Friday, 14 February 2014
Britain's European re-negotiation: ever feel like we've been here before?
Prime Minister David Cameron's hopeful traverse of the European diplomatic landscape is surrounded by the uncanny feeling that we've all been here before. All because, well, we have.
Mr Cameron's trawl through the usual cables and cabals is unlikely to get all that far. The French have already told him as much, and his own party is becoming restive at the prospect. The basic flaw in his reasoning is this: he's allowed the word to get about that he wants major concessions. He wants Britain to be able to change immigration rules within the European Union. He might like separate UK trade delegations at major international conferences - and some rights to sign whatever customs treaties a Westminster government might like to enter into. He might want Parliament to be able to exercise a veto over specific laws the House of Commons doesn't like. But he's not got the slightest chance of securing any of those really big outcomes. They were all on the wish list the last time the British wanted to stand at the European door, heckling and throwing bread rolls: between 1955 and 1963, when successive Conservative and Labour governments tried to negotiate a wider, baggier, looser form of union than leaders in Bonn and Paris thought wise.
Where did that get them? Vetoed out of the whole thing by General de Gaulle (above). Twice. Continental Europeans correctly divined that, without a single trade policy and a single Common External Tariff, the whole adventure was going nowhere. The British would just institute whatever policies they wanted, and let the goods and services flood in (or out) - punching hole after hole the walls around a burgeoning single market that might then not then get off the ground at all. Canny old de Gaulle would have been proved right about the British after all - they really were 'fundamentally different' from other Europeans.
Since then, of course, the single market has been 'completed' - though it's far from working perfectly, riddled as it is with non-tariff barriers to trade and investment, and with some corruption. But the logic is the same. If the UK is allowed to have its own trade policy, and an a la carte approach to legislation, the project might fall apart everywhere. This simply just means that it won't happen.

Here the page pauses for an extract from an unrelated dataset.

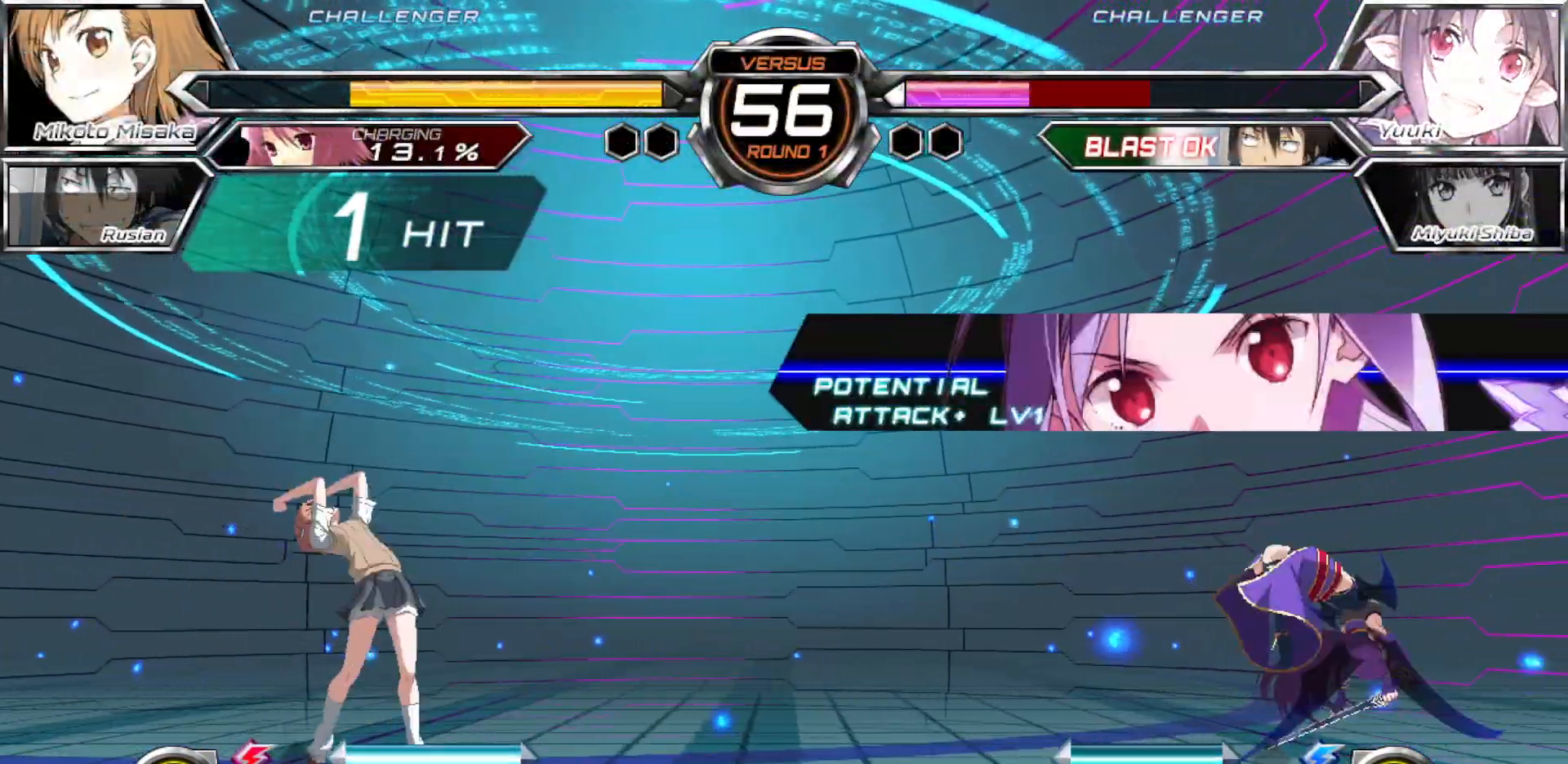
{"dt_ms": 500, "buttons": ["TRIANGLE"], "left_stick": "up-right", "events": [[33, "left_stick", "center"], [233, "left_stick", "up"], [283, "left_stick", "up-right"]]}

Although, come to think of it, maybe that isn't so much of a flaw after all from Mr Cameron's point of view. What that'll mean is that the Foreign Office will be able to broker some much more watery agreement - on fisheries, perhaps, regional aid, the EU budget, external migration barriers and the like. Then he'll declare 'game, set and match' to Britain, come home to Parliament, recommend the deal to the public and win his projected 2017 referendum. It's exactly what Harold Wilson did in 1974-75, and it worked a treat then, too. Polls show that, were the Prime Minister to recommend a 'yes' vote after a renegotiation, voters would probably follow his lead. Without any changes, it'd be a damn fine close run thing indeed. So this way, he gets to win a referendum, not upset the European apple cart all that much (since he needs other leaders to back wider reforms), and look a bit Eurosceptical into the bargain.
Cynical? Us? Well, maybe a bit.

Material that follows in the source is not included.